Geçtiğimiz günlerde bir komşumun cezaevine girdiğini öğrendim. Sebep; kızının, FETÖ’yle ilgili irtibatı. Baba, şeker hastalığı başta olmak üzere birçok hastalık sahibi… Yıllardır tedavi görüyor hatta bu sebepten aylarca hastanede kaldı, bir ayağını bilekten kaybetti.
Bu olayın haksızlığını düşündüğüm sıralarda sosyal medyada “ileri derecede kanser hastası olan” Ayşe Özdoğan’ın haberine denk geldim. Cezasının infazının ertelenmesi dahi kabul edilmemiş bir kadın, Özdoğan.
Sadece iki örnek… Onlar gibi daha niceleri vardır…
Hasta ve hiçbir şekilde tehdit oluşturmayacak insanları cezaevine koyduğumuz zaman “FETÖ ile mücadele etmiş” mi oluyoruz? İşte bunu anlamıyorum gerçekten.
Bu mudur yani?
Bugün, 15 Temmuz darbe girişiminin kahramanlık hikâyelerini anlatıyoruz, paylaşıyoruz ya; işte bir gün gelecek ve o kahramanlık hikâyelerinin yerini FETÖ soruşturmasıyla mağdur olan hikâyeler alacak.
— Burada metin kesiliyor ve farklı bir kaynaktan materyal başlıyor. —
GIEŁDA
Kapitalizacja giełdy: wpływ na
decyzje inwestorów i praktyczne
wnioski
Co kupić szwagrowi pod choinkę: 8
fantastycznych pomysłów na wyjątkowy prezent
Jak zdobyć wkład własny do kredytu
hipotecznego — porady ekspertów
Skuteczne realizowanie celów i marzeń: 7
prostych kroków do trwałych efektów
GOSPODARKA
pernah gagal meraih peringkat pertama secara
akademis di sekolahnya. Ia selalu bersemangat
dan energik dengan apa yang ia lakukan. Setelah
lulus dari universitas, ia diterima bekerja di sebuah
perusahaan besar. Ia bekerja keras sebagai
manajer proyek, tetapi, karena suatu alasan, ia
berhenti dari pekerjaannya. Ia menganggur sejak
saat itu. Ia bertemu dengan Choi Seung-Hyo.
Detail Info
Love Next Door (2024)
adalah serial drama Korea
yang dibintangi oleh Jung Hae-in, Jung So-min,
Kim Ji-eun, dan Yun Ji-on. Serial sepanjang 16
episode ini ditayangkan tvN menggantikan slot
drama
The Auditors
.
Bugünün çocukları yarın büyüyecek ve anne-babalarının yaşadığı mağduriyeti ve o mağduriyetin belki de kendilerini de mağdur etmesinin nedenlerini sorgulayacaklar.
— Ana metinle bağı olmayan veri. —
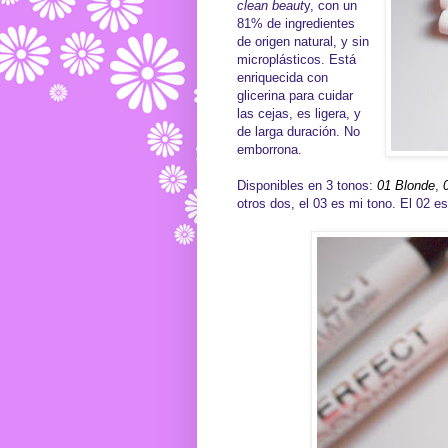
clean beaut
y, con un
81% de ingredientes
de origen natural, y sin
microplásticos. Está
enriquecida con
glicerina para cuidar
las cejas, es ligera, y
de larga duración. No
emborrona.
Disponibles en 3 tonos:
01 Blonde
,
otros dos, el 03 es mi tono. El 02 e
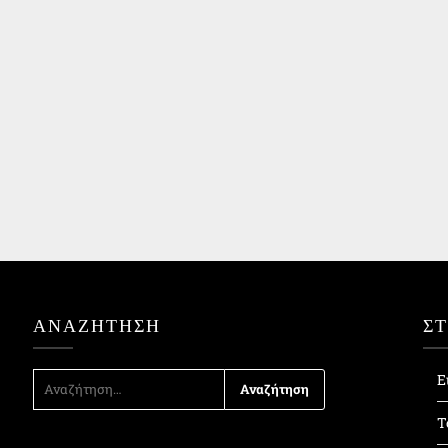
ΑΝΑΖΉΤΗΣΗ
Σ
ΑΝΑΖΉΤΗΣΗ
Ε
ΓΙΑ:
Τ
Peki, o gün gelip de sorduklarında “Ne yapalım? Annen/baban da Fethullah Gülen’e inanmasaydı, kandırılmasaydı. Onlar inandığı için sen de bedelini ödüyorsun” mu diyeceğiz?
15 Temmuz’da meydanlara gidip demokrasiye sahip çıkan vatandaşla, 15 Temmuz’un ardında soruşturma kapsamında mağduriyet yaşayan yine aynı vatandaş.
Devletin yapması gereken vatandaşına sahip çıkmaktır. Adaletle hükmetmek bunu gerektirir. Devlet, kaçanların faturasını kaçamayanlara ödetmemelidir.
FETÖ ile mücadelede geldiğimiz noktada, “kimsesi veya maddi imkânı olmayanlar ceza alıyor” algısı ciddi anlamda adalete güvensizlik doğuruyor.
Ve iktidar adına birilerinin çıkıp, hastalık sebebiyle tahliye edilmesi istenen kişilerin geçmişini (hem de kendi geçmişlerinin temiz olmamasına rağmen) hatırlatma görevini üstlenmeye çalışmalarını da ayrıca kınıyorum.
Kendilerini; önce vicdanlı olmaya davet ediyorum.